Однако у этого нет никаких симптомов: крупные страны, даже не ставя цели сокрушения доминирования США, занимаются удовлетворением собственных интересов в поясе своих границ.
Это неизбежно ведет к нарастанию военно-политической напряженности и в худших случаях — к срывам в военные кризисы. К сожалению, США в большинстве из этих ситуаций выступают не как миротворец, медиатор или переговорщик, а наоборот, как активное действующее лицо, поджигатель кризиса, стремящийся использовать его последствия для собственного блага.
Это еще один признак того, что гегемония США рушится: Вашингтон перестает быть арбитром и становится лишь одним из действующих лиц мировой политики, пусть и пока наиболее влиятельным.
Мир вокруг России
— А насчет возможности «масштабного военного кризиса» в нашем регионе мира после окончания СВО? Должны ли мы опасаться чего-то подобного?
— Российские границы лежат в Восточной Азии: любая эскалация кризиса вокруг Тайваня, Кореи, Восточно-Китайского и Южно-Китайского морей неизбежно затронет российские интересы.
События на Ближнем Востоке имеют большое влияние на внутреннюю политику в нашей стране. Планы по милитаризации Польши и ее превращению в военный бастион против России также содержит конфликтный потенциал, который может реализоваться в будущем десятилетии.

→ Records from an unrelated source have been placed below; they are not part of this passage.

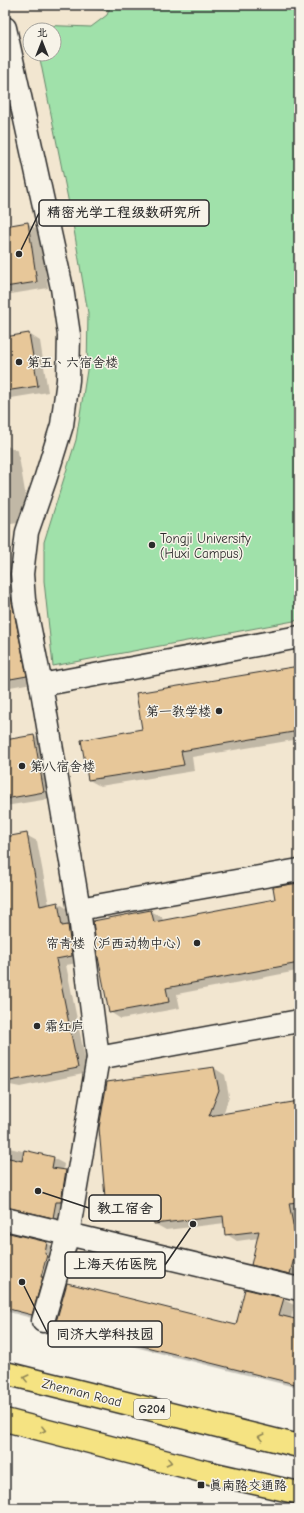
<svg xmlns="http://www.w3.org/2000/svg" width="304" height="1513" font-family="'Comic Neue','LXGW WenKai TC',sans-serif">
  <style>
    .built { fill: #f2e6d0; fill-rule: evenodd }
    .green { fill: #a0e1aa; stroke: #66866a }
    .shadow { fill: #0003; fill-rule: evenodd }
    .building { fill: #e7c799; stroke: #2b2b2b }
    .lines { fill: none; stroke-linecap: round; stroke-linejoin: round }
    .minor-casing { stroke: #2b2b2b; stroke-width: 25 }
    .major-casing { stroke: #2b2b2b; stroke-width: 25 }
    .minor { stroke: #f7f3e8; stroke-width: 22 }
    .major { stroke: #f5e382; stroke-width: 22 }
    .oneway { stroke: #908756 }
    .poi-dot { fill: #2b2b2b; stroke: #f7f3e8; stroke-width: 1.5 }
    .labels { text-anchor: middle; stroke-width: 3; stroke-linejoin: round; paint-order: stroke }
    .shield { fill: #f7f3e8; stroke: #686764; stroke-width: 1 }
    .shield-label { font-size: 12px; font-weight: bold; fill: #2b2b2b }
    .poi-label { font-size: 13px; fill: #2b2b2b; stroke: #f7f3e8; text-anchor: start }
    .street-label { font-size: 13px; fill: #2b2b2b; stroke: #f7f3e8 }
    .leader { fill: none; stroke: #2b2b2b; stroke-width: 1.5 }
    .callout-dot { fill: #2b2b2b; stroke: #f7f3e8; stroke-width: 1.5 }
    .callout { fill: #f7f3e8; stroke: #2b2b2b; stroke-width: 1.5 }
    .callout-label { font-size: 14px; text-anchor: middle; font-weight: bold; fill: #2b2b2b }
  </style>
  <rect width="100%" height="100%" fill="#f7f3e8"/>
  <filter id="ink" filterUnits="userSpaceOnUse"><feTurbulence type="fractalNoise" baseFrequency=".025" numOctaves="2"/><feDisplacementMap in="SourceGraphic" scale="8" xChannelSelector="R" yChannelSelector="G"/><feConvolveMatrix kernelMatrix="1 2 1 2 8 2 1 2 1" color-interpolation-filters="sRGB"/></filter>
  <g filter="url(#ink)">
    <path class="built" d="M5 5H299V1385L58 1325 31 1315 5 1308ZM30 30H54V54H30Z"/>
    <g class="green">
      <polygon points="53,5 108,5 108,10"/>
      <polygon points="111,5 299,5 299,620 53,666 44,581 44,542 76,440 87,370 88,313 73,224 39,54 54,54 54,30 37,30 37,25 91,27 107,15"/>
    </g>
    <g class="shadow">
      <polygon points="27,223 39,230 48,288 5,295 5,227"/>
      <polygon points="29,334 40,341 48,392 5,399 5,338"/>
      <polygon points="5,445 18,451 30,521 5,525"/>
      <polygon points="16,626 27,632 37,682 5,688 5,628"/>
      <polygon points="299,667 299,739 192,757 194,771 100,786 89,780 143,730"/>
      <polygon points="34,736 45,742 55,798 5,806 5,741"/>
      <polygon points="26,835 37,841 49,905 58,903 68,909 83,962 66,965 88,1073 20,1087 5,1084 5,838"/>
      <polygon points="299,884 299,975 297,971 177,994 180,1008 121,1019 110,1012 151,911 162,917 163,921 277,900"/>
      <polygon points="214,1068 225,1075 229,1096 223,1115 299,1102 299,1279 263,1271 252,1264 259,1238 237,1241 226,1234 225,1223 166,1230 155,1224 154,1210 118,1214 107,1208"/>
      <polygon points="5,1147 53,1158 64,1164 63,1171 77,1178 64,1223 5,1221"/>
      <path d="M5 1232 6 1233 47 1243 58 1249 43 1321 5 1311ZM46 1254H48L41 1282H39Z"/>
      <polygon points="283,1299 294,1305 291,1319 299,1321 299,1388 71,1331 60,1324 60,1323 57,1321 236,1326"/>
    </g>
    <g class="building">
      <polygon points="28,222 37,282 5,287 5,226"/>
      <polygon points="29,333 38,386 5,391 5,337"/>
      <polygon points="5,597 11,597 27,676 5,680"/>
      <polygon points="299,666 299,731 181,751 184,765 88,780 81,740 142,729 136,693"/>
      <polygon points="34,735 44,792 5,799 5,740"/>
      <polygon points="27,833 40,906 58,902 62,926 68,925 72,956 56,959 78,1068 5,1082 5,837"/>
      <polygon points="299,883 299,963 166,988 169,1002 109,1013 97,952 93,921 151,910 154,922 275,899 273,887"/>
      <polygon points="214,1067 219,1090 209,1116 299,1101 299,1202 289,1203 297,1246 290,1274 251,1265 259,1231 225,1235 223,1216 154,1224 152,1203 106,1209 99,1128 107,1082"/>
      <polygon points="24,1150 54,1157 52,1168 66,1170 61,1202 56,1202 53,1218 5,1207 5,1157 22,1161"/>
      <polygon points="5,1232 47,1242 45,1254 47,1255 41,1277 43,1277 32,1315 5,1308"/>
      <polygon points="67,1283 236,1325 245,1289 284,1298 279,1315 299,1320 299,1385 58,1325 59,1322 56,1322"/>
    </g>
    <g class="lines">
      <g class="minor-casing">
        <g id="minor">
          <polyline points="5,28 62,288 69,335 68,380 62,425 45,480 27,532 22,574 24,600 41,685 299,637"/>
          <polyline points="41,685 79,909 299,870"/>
          <polyline points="98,1058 299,1021"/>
          <polyline points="5,1219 299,1289"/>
          <polyline points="43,1321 68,1234 98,1058 79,909"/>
        </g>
      </g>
      <g class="major-casing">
        <g id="major">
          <polyline points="5,1373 299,1446"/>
          <polyline points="5,1420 206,1472 299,1493"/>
        </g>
      </g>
      <use href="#minor" class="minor"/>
      <use href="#major" class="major"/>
    </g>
    <defs><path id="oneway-chevron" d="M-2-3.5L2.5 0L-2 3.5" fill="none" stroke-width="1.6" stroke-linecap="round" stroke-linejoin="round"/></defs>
    <g class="oneway">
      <use href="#oneway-chevron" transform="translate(26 1378) rotate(-166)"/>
      <use href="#oneway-chevron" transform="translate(43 1430) rotate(14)"/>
      <use href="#oneway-chevron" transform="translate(261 1437) rotate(-166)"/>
      <use href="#oneway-chevron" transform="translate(169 1462) rotate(14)"/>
    </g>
  </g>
  <g class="poi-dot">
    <circle cx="19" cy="362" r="4"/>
    <circle cx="152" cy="545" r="4"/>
    <circle cx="219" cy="711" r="4"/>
    <circle cx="22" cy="766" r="4"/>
    <circle cx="197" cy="943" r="4"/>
    <circle cx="37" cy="1026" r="4"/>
    <rect x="197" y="1481" width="8" height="8" rx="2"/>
  </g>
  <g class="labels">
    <rect class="shield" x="134" y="1399" width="36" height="20" rx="3"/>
    <g class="shield-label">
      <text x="152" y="1413">G204</text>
    </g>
    <g class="poi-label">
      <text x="27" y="367">第五、六宿舍楼</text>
      <text x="160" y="543">Tongji University<tspan x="160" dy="15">(Huxi Campus)</tspan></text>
      <text x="211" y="716" text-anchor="end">第一教学楼</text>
      <text x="30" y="771">第八宿舍楼</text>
      <text x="189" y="948" text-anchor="end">帘青楼（沪西动物中心）</text>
      <text x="45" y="1031">霜红庐</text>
      <text x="209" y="1490">真南路交通路</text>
    </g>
    <g class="street-label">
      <text transform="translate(82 1392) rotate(14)" y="5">Zhennan Road</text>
    </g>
  </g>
  <path class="leader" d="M19 254L39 213M38 1191L89 1208M193 1224L165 1265M22 1282L48 1334"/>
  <g class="callout-dot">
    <circle cx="19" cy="254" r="4"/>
    <circle cx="38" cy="1191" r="4"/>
    <circle cx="193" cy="1224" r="4"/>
    <circle cx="22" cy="1282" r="4"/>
  </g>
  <g class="callout">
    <rect x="39" y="200" width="170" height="26" rx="4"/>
    <rect x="89" y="1195" width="72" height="26" rx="4"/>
    <rect x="65" y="1252" width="100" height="26" rx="4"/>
    <rect x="48" y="1321" width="114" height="26" rx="4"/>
  </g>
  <g class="callout-label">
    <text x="124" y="217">精密光学工程级数研究所</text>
    <text x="125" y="1213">教工宿舍</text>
    <text x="115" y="1269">上海天佑医院</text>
    <text x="105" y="1339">同济大学科技园</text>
  </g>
  <rect width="304" height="1513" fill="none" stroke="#f7f3e8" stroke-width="20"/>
  <rect x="10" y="10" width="284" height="1493" fill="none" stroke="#2b2b2b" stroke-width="1.5" filter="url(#ink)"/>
  <g transform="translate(42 42)"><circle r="19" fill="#f7f3e8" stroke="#a5a39c"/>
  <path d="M0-3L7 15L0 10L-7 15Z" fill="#2b2b2b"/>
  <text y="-6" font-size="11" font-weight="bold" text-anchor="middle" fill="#2b2b2b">北</text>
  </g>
</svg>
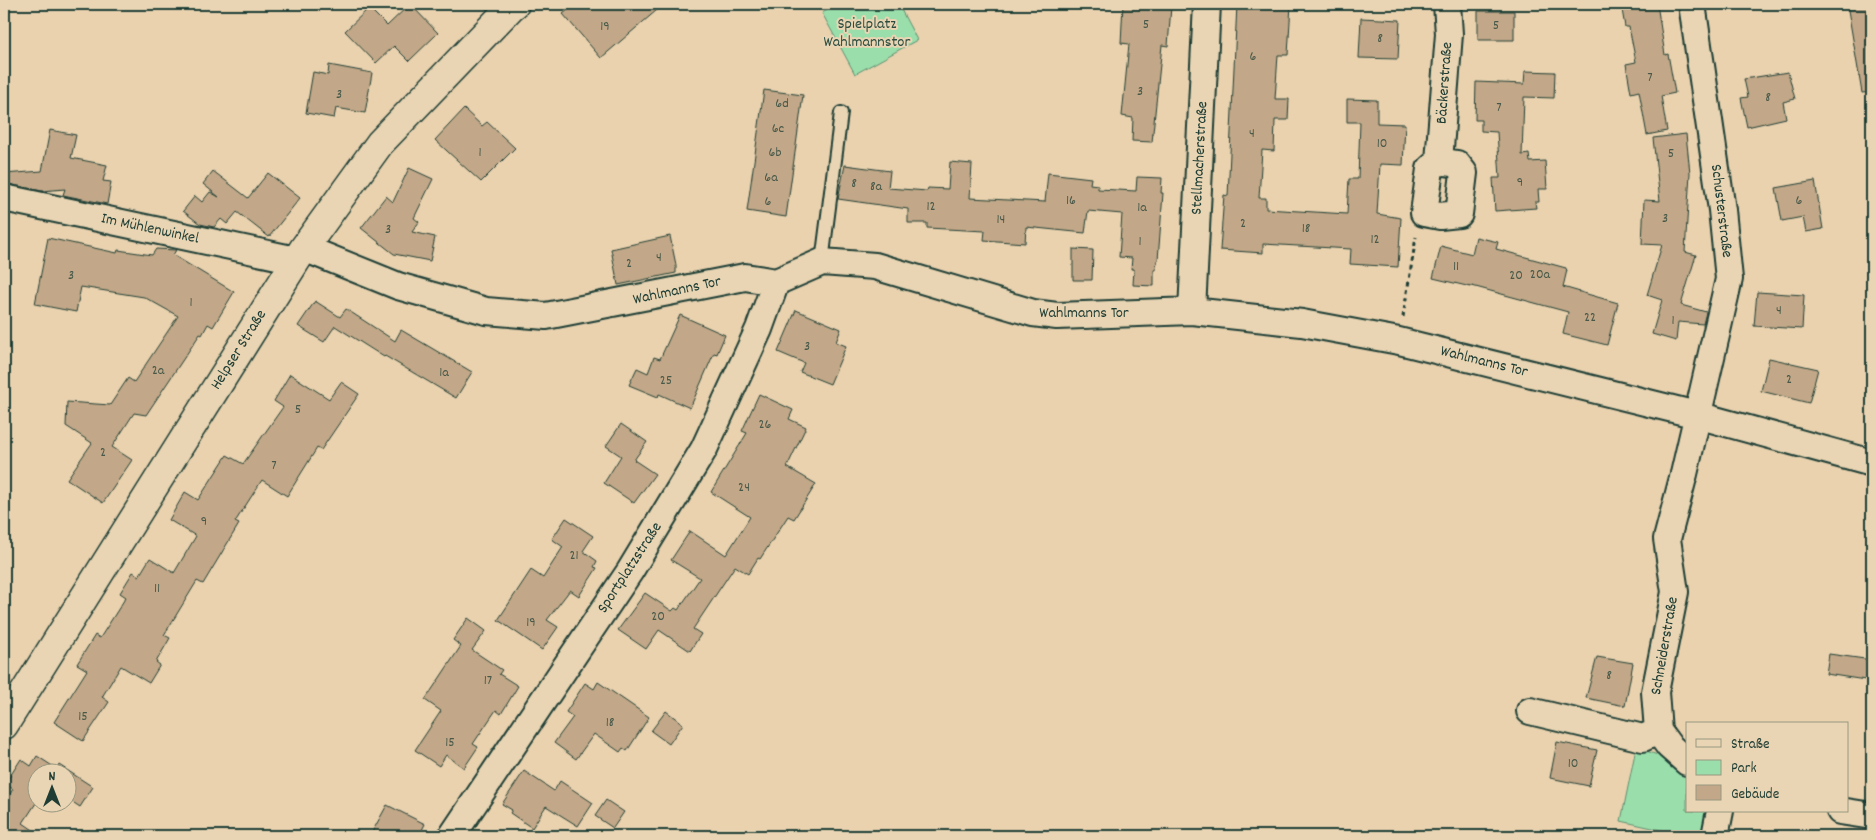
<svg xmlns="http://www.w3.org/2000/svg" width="1876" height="840" font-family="Dekko,sans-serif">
	<rect width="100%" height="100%" fill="#ead2af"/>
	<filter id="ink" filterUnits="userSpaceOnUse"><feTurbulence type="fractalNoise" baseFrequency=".02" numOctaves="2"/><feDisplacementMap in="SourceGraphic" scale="10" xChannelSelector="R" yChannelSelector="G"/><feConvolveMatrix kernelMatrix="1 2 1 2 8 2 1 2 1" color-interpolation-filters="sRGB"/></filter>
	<g filter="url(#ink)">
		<path fill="#9adfab" stroke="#5c8e70" d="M839 4H898L917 40 855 74 822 13Z
			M1636 748C1655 753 1671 760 1687 771V811H1712L1708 836H1688L1621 821Z"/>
		<path fill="#c2a888" stroke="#1f3d34" d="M410 4 438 33 409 61 394 46 376 63 345 31 369 8 387 26Z
			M575 4H664L601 58 563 14Z
			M1123 4 1171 6 1168 46 1162 45 1152 142 1132 141 1133 118 1122 116 1129 44 1121 43Z
			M1237 4H1291L1288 55H1278L1275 99H1289L1288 120H1275L1274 151 1262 150 1259 198H1266V209L1347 214 1349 179H1358L1360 122H1347V99L1377 100V123L1405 124 1403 165 1380 164 1377 214 1401 218 1398 267 1350 264 1351 249 1263 244V253L1220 250 1224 195 1228 196Z
			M1621 4H1657L1665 55 1668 54 1675 93 1661 96 1667 131 1647 135 1639 91 1631 93 1626 64 1636 62 1629 27H1625Z
			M1847 4H1872V92L1862 93Z
			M1478 11H1514V40H1478Z
			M1361 18 1400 20 1398 59 1359 58Z
			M329 65 372 73 365 113 336 108 334 118 306 113 313 72 328 75Z
			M1525 71 1555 72 1554 98 1524 97 1522 155 1529 154 1530 162 1545 161 1547 189H1538L1539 202H1535L1536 208 1495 211 1493 178H1500L1497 132 1481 131V120H1475L1476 82 1524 84Z
			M1788 72 1795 99 1783 102 1786 118 1747 127 1741 98 1748 97 1744 79Z
			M764 90 803 95 786 217 747 211Z
			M464 109 482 126 487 122 515 148 481 182 435 140Z
			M50 130 76 135 71 158 107 165 103 181 111 182 107 204 63 195 65 189 42 191 4 183V174L42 171Z
			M1686 134 1690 173 1685 252 1696 255 1681 305 1706 312 1703 324 1678 322 1676 341 1652 334 1662 300 1647 295 1662 245 1642 244 1644 200 1660 201 1653 138Z
			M950 162 972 164 970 198 1045 202 1048 173 1091 178 1090 184 1098 185V189L1136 191 1137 177 1162 178 1161 193H1163L1158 260H1157L1156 270H1154V286L1133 285 1134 269H1131L1132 258 1119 257 1122 214 1088 211 1085 233 1026 227 1025 243 984 240 985 231 927 228V223H908V209L838 199 845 165 890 171 888 188 927 191 928 188 948 189Z
			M409 168 433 179 414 218 419 222 412 232 435 237 430 261 394 254 361 228 386 196 393 202Z
			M213 171 248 198 268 173 300 198 269 237 237 212 227 224 221 219 214 227 200 224 183 211 195 196 202 202 210 192 219 197 203 184Z
			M1815 181 1823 229 1806 232 1803 217 1782 221 1776 188Z
			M670 236 676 265V273L618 285 611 249Z
			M1476 237 1498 242 1496 249 1566 268V269L1567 270 1563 287 1618 303 1607 345 1563 334 1568 312 1472 286 1471 287 1433 278 1441 246 1472 254Z
			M48 238 117 253 118 250 152 255 156 249 176 250 173 255 234 292 213 327 208 324 202 335 200 334 146 415 134 413 112 447 132 460 103 503 67 479 92 443 66 426 67 402 110 405 128 378 134 382 178 316 144 297 81 287 76 312 35 304Z
			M1073 249 1093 250 1092 280H1073Z
			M1757 292 1804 295 1802 329 1754 326Z
			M315 301 340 317 346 309 395 341 401 330 472 372 456 398 385 356 384 357 335 326 324 342 298 326Z
			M796 310 841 329 836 342 846 346 830 384 800 372 804 363 778 352Z
			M680 315 725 335 717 354 714 353 690 408 659 394 658 397 629 385 637 368 648 373 654 357 660 359Z
			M1769 358 1818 369 1809 403 1761 391Z
			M290 374 329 399 341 382 359 394 321 450 317 448 287 496 262 480 235 522 239 524 203 584 197 581 164 635 170 638 156 662 160 665 149 683 121 666 102 697 109 702 83 741 54 722 87 670 77 664 95 635 100 638 126 597 120 593 133 572 139 576 150 558 174 573 196 536 169 520 185 492 198 500 227 455 243 464 283 407 274 401Z
			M759 394 793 410 789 419 806 427 787 467 816 484 794 519 788 516 760 559 758 558 748 574 735 566 693 629 701 634 690 651 659 630 646 649 618 630 645 593 672 611 675 608 678 610 700 578 671 560 690 531 726 555 750 517 711 492 747 433 742 431Z
			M621 424 647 442 634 460 655 474 634 503 604 483 621 456 606 446Z
			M566 518 593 536 583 551 597 561 594 567 597 568 579 596 570 590 547 620 558 627 542 650 498 620 531 570 543 578 563 547 552 539Z
			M468 618 486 631 472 650 502 670 499 674 518 686 501 714 496 710 473 744 478 747 464 768 446 755 439 766 415 750 441 711 425 700 461 646 453 640Z
			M1829 654 1872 660V681L1826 674Z
			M1597 657 1633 663 1625 706 1586 698Z
			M598 682 649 717 627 751 623 748 620 752 594 734 576 759 554 743 573 717 566 712 585 683 594 689Z
			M666 711 683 724 669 744 651 731Z
			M1557 742 1597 750 1589 786 1550 778Z
			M37 756 57 769 59 765 93 787 80 807 68 799V772H38V800L23 823 42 836H4V803L13 789 5 784 21 759 31 766Z
			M524 771 554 791 560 781 593 803 578 826 546 806 532 828 510 813 512 810 502 804Z
			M606 800 624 812 613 828 595 816Z
			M387 805 425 824 419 836H370Z"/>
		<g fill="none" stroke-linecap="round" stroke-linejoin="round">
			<defs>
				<path id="service" d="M822 262 841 113"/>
				<path id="minor" d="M1439 161 1457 164 1464 173 1459 214 1440 216 1424 213 1430 169 1439 161 1449 34 1447 4
					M4 198 296 260
					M304 248 398 286 486 311 546 316 745 277 776 282 822 262 875 266 1033 313 1057 316 1192 311 1302 323 1399 341 1697 415 1872 463
					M1192 311 1207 4
					M1530 711 1643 738 1658 731
					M1687 762 1669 746 1658 731 1655 692 1675 592 1667 539 1684 474 1729 279 1722 210 1692 4
					M1840 811 1872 816
					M452 836 630 571 704 449 759 329 776 282
					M1715 836 1720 811"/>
				<path id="tertiary" d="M4 725 304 248 380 143 513 5"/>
				<path id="secondary" d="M511 4 513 5 515 4"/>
			</defs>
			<use href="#service" stroke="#1f3d34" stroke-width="16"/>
			<use href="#minor" stroke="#1f3d34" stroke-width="30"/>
			<use href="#tertiary" stroke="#1f3d34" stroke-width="31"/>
			<use href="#secondary" stroke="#1f3d34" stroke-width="31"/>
			<path stroke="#1f3d34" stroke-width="3" stroke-dasharray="4 4" stroke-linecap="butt" d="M1403 317 1416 237"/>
			<use href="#service" stroke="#e9d5b3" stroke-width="12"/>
			<use href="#minor" stroke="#e9d5b3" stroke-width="26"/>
			<use href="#tertiary" stroke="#e9d5b3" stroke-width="28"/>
			<use href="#secondary" stroke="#e9d5b3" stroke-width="28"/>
		</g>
	</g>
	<g text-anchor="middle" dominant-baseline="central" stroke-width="4" stroke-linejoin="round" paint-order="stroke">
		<g font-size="14" fill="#485849">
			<text x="1146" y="25">5</text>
			<text x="1496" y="26">5</text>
			<text x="605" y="27">19</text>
			<text x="1380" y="39">8</text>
			<text x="1253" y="57">6</text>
			<text x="1650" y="78">7</text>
			<text x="1140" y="92">3</text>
			<text x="339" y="95">3</text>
			<text x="1768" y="98">8</text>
			<text x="782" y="104">6d</text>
			<text x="1499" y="108">7</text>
			<text x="778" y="129">6c</text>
			<text x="1252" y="134">4</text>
			<text x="1382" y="144">10</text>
			<text x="480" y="153">1</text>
			<text x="775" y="153">6b</text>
			<text x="1671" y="154">5</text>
			<text x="771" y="178">6a</text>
			<text x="1520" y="183">9</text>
			<text x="854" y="184">8</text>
			<text x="876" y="187">8a</text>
			<text x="1071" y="201">16</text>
			<text x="1799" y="201">6</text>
			<text x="768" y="202">6</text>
			<text x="931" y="207">12</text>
			<text x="1142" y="208">1a</text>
			<text x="1665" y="219">3</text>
			<text x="1001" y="220">14</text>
			<text x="1243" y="224">2</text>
			<text x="1306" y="229">18</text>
			<text x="388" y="230">3</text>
			<text x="1375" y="240">12</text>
			<text x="1140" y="242">1</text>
			<text x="659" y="258">4</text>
			<text x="629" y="264">2</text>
			<text x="1456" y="267">11</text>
			<text x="1540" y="275">20a</text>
			<text x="71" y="276">3</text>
			<text x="1516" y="276">20</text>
			<text x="191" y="303">1</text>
			<text x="1779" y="311">4</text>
			<text x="1590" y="318">22</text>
			<text x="1673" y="321">1</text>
			<text x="807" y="347">3</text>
			<text x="158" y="371">2a</text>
			<text x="444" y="373">1a</text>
			<text x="1789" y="380">2</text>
			<text x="666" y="381">25</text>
			<text x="298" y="410">5</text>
			<text x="765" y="425">26</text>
			<text x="103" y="453">2</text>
			<text x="274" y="466">7</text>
			<text x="744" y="488">24</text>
			<text x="204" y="522">9</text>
			<text x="574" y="556">21</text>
			<text x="157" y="589">11</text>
			<text x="658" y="617">20</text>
			<text x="531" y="623">19</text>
			<text x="1609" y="676">8</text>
			<text x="488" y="681">17</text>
			<text x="83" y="717">15</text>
			<text x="610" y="723">18</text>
			<text x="450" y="743">15</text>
			<text x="1573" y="764">10</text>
		</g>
		<g font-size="16" fill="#2b4d40" stroke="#e9d5b3">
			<text x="867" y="24">Spielplatz<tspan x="867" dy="18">Wahlmannstor</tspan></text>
		</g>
		<g font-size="16" fill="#1f3d34" stroke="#e9d5b3">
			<text transform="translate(1445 83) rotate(-86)">Bäckerstraße</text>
			<text transform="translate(1200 158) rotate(-87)">Stellmacherstraße</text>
			<text transform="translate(1721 211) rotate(83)">Schusterstraße</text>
			<text transform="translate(150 229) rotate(12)">Im Mühlenwinkel</text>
			<text transform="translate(677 291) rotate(-12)">Wahlmanns Tor</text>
			<text x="1084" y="313">Wahlmanns Tor</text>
			<text transform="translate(239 350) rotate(-58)">Helpser Straße</text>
			<text transform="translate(1484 362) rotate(14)">Wahlmanns Tor</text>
			<text transform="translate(630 568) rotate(-57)">Sportplatzstraße</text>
			<text transform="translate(1665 646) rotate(-80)">Schneiderstraße</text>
		</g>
	</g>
	<rect width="1876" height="840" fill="none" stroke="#e9d5b3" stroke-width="20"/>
	<rect x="10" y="10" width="1856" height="820" fill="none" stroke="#1f3d34" stroke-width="2" filter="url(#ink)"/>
	<rect x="1686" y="722" width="162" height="90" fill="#e9d5b3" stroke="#989880"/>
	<rect x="1696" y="739" width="25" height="8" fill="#e9d5b3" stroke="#989880"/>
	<text x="1731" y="748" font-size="15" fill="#1f3d34">Straße</text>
	<rect x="1696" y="760" width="25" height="15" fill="#9adfab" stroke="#989880"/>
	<text x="1731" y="772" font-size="15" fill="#1f3d34">Park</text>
	<rect x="1696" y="785" width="25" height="15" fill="#c2a888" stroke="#989880"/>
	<text x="1731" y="798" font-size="15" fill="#1f3d34">Gebäude</text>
	<g transform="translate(52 788)"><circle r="24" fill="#e9d5b3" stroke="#989880"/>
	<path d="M0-4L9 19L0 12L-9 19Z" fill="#1f3d34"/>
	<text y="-8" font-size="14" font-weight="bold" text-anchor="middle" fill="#1f3d34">N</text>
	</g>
</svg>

— Вы пишете: «Крайне высокая доля услуг в ВВП США (около 78%) и ЕС (около 73%) может говорить об их весьма невысоких способностях по конвертации экономической мощи в военную». Не является ли подобный тезис недооценкой сил и возможностей противника?
— Услуги — это важный сектор экономики, но он не производит артиллерийские снаряды. Их можно купить, и торговля — это действительно важная услуга. Однако производственных мощностей по производству снарядов в мире не так много. Что делать после того, как все доступные в мире склады опустели?
При этом военно-промышленный комплекс на Западе находится в частных руках: его потенциал очень значительный, имеется много законсервированных мощностей. Однако для их расконсервации нужна предсказуемость в заказах — ее пока невозможно гарантировать.
В результате мы имеем ситуацию, в которой готовность российской промышленности к производству артиллерийских снарядов превышает способность всех 50 стран, которые находятся в формальной коалиции союзников Украины и поставляют ей оружие.
— Оценивая значимость для военных возможностей Украины американской спутниковой системы Starlink, вы заявляете: «Эта помощь превосходит по своему значению поставки любых видов летальных вооружений — орудий, танков или ракет». Есть ли у России хотя бы теоретические шансы нейтрализовать Starlink, не сбивая американские спутники?
— Современная война — это высокоточная война на большую глубину фронта. Большие скопления военной техники и живой силы оперативно поражаются.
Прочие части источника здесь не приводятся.